Потом наконец-то он выскользнул из миссии, перешел мост и постучал в дверь, которую тут же открыла ему сама Райко. Его приняли с поклонами, проводили через сад, вымыли и накормили, но до этого Райко начала относиться к нему так, как было должно относиться к важному чиновнику.
Давно, черт подери, пора, подумал он, весьма этим довольный; каждый его нерв был созвучен движениям пальцев Фудзико…
Ее мысли главным образом кружились вокруг предупреждения, полученного от Райко: «Какая-то подлая и алчная особа низкого ранга из дома Лилии соблазнила нашего господина, и он отвернулся от нас. Большой ценой я залучила его сюда, сделав много уступок посредникам. Не подведи меня сегодня ночью, это может оказаться твоей последней возможностью привязать его к нам шелковыми веревками. Используй каждый прием, каждый способ… даже Луну, Встающую За Горой.
Фудзико передернулась. Она никогда не пробовала этого раньше, даже в самых безумных порывах страсти. Ладно, стоически сказала она себе, лучше пережить несколько неизведанных моментов причудливого поведения, чем остаться без платы гайдзина за сегодняшний вечер и без платы за целый год блаженного безделья.
Когда ее пальцы опустились ниже, и она начала тихо нашептывать что-то, в ее сознание стали вторгаться картины собственного дома в деревне, детей, прекрасного мужа, зреющего риса на их полях, такие великолепные, добрые…
Она твердо отложила их в сторону.
Пока этот клиент не уснет, приказала она себе.
Сегодня ночью ты навсегда привяжешь к себе этого неблагодарного пса! Это вопрос лица для всего дома Трех Карпов! Соблазнен особой низкого ранга из дома Лилии?
Бр-р!
44
Клипер «Гарцующее Облако» качнулся на якоре при вечерней смене прилива.
– Якорь в порядке, сэр, – доложил первый помощник. Капитан Стронгбоу кивнул и продолжил попыхивать своей трубкой.
Они стояли на квартердеке. Над их головой поскрипывали на ветру реи и блоки. Стронгбоу был плотным, крепким человеком пятидесяти лет с чистыми глазами.

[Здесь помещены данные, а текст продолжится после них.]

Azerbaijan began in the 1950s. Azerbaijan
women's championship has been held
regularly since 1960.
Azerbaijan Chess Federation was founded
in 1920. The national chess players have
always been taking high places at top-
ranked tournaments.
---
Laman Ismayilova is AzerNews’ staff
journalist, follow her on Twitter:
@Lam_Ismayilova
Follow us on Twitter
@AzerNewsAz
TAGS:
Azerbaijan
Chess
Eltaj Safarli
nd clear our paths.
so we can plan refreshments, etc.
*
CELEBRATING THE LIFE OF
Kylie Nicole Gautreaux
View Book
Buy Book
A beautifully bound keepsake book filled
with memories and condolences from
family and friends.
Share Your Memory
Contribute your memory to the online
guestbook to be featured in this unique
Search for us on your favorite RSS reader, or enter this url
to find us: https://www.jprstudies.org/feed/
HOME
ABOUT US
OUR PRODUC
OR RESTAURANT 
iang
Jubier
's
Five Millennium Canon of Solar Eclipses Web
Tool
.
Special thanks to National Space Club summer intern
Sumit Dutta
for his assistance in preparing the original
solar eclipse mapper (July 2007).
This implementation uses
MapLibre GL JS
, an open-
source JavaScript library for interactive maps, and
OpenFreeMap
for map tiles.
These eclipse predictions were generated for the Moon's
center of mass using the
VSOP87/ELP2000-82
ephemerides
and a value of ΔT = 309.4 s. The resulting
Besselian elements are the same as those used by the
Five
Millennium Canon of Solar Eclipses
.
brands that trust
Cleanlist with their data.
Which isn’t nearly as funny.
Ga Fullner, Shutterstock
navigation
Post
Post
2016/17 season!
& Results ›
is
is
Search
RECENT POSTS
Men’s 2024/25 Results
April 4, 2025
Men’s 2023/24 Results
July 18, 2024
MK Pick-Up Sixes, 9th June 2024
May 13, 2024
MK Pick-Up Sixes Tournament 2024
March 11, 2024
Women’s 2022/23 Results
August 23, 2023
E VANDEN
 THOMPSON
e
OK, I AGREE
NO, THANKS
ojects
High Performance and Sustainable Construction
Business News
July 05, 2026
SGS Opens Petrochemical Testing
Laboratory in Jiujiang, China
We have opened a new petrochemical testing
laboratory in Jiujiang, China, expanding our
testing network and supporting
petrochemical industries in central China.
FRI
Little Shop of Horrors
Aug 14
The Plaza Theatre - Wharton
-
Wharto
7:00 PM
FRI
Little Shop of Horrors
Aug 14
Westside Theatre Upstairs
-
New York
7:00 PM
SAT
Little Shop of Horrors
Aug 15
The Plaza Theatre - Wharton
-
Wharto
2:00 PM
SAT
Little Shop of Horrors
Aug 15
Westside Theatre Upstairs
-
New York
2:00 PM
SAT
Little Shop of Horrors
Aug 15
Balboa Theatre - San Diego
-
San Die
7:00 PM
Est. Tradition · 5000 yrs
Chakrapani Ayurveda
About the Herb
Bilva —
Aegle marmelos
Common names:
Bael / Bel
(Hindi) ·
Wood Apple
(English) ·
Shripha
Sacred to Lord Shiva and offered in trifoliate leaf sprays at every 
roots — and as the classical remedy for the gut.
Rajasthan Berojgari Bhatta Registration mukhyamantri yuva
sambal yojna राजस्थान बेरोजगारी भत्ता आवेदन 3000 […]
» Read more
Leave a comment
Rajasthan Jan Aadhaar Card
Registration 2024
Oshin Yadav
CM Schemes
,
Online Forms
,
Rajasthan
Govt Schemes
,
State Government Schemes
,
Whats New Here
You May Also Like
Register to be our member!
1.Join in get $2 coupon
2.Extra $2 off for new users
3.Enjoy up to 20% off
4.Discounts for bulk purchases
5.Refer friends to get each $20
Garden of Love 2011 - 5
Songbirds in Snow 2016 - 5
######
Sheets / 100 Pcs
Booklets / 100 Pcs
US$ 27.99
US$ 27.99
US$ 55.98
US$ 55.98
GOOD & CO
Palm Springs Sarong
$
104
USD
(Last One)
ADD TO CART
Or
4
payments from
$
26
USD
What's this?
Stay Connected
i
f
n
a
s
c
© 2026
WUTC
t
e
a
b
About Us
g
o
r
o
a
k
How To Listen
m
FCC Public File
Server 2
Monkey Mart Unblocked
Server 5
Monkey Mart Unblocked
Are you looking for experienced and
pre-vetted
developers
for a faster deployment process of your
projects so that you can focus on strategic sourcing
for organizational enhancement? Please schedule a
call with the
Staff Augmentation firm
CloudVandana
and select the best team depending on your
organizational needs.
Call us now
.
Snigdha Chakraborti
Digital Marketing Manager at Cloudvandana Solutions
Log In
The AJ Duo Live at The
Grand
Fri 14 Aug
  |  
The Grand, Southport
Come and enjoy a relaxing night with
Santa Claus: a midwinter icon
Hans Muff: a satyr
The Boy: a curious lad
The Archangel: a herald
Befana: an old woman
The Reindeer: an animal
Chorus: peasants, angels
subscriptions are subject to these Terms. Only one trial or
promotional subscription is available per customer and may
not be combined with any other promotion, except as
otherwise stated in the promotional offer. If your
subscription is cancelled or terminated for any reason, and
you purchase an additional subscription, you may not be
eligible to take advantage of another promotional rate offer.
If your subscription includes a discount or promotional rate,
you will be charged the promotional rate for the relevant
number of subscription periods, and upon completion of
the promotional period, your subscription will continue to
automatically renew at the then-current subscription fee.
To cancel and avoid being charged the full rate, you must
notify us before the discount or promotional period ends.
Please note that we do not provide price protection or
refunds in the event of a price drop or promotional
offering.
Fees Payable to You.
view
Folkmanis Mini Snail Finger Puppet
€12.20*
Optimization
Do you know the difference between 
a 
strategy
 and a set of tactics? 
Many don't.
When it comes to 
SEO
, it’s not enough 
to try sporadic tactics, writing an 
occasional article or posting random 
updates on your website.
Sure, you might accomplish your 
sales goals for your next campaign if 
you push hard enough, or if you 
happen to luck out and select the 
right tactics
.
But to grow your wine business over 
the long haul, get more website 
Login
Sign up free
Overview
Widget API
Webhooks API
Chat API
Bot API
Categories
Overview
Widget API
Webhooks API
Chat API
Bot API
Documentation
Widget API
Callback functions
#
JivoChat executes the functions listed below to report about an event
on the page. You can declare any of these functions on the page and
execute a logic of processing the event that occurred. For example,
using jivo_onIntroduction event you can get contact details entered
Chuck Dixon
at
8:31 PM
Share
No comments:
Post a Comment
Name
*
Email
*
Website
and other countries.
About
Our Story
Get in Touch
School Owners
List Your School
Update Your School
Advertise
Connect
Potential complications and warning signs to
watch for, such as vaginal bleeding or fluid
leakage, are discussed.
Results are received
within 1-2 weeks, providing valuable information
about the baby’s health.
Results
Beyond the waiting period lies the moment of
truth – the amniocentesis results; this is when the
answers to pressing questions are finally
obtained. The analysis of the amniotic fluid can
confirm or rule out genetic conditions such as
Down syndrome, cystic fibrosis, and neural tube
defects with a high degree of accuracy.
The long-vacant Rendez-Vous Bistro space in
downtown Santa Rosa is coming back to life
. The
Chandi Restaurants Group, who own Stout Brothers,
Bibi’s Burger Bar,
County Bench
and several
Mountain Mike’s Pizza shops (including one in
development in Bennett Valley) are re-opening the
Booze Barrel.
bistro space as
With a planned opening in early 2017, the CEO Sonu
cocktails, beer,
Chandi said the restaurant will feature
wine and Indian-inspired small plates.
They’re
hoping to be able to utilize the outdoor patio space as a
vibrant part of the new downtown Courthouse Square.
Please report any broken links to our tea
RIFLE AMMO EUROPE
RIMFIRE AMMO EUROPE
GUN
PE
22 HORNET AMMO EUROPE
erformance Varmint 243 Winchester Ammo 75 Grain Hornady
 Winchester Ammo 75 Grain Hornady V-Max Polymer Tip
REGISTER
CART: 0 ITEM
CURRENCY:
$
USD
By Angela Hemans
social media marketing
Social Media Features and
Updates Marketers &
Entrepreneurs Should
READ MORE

– Ночь будет свежая, мистер, прохладная, но не слишком. – Он улыбнулся и добавил тихо: – Хорошая ночка для наших гостей, а?
Первый помощник, такой же высокий, крепкий и обветренный, но вдвое моложе, тоже смотрел на них и широко улыбнулся.
– Да уж, сэр.
Анжелика и Малкольм стояли рядом на главной палубе внизу, облокотившись на фальшборт, и смотрели на огни Иокогамы. Малкольм был в пальто, надетом поверх удобной рубашки, брюках и мягких туфлях, и на борту клипера, впервые без особых неудобств, пользовался только одной тростью. Она, в длинном свободном платье, накинула на плечи теплую красную шаль. Они стояли возле палубной пушки. Клипер нес десять тридцатифунтовых орудий по правому и по левому борту, а также нарезные пушки на носу и на корме, и его канониры были не хуже, чем в Королевском флоте. Так утверждал Стронгбоу. Это не распространялось на все их клиперы, торговые суда или пароходы.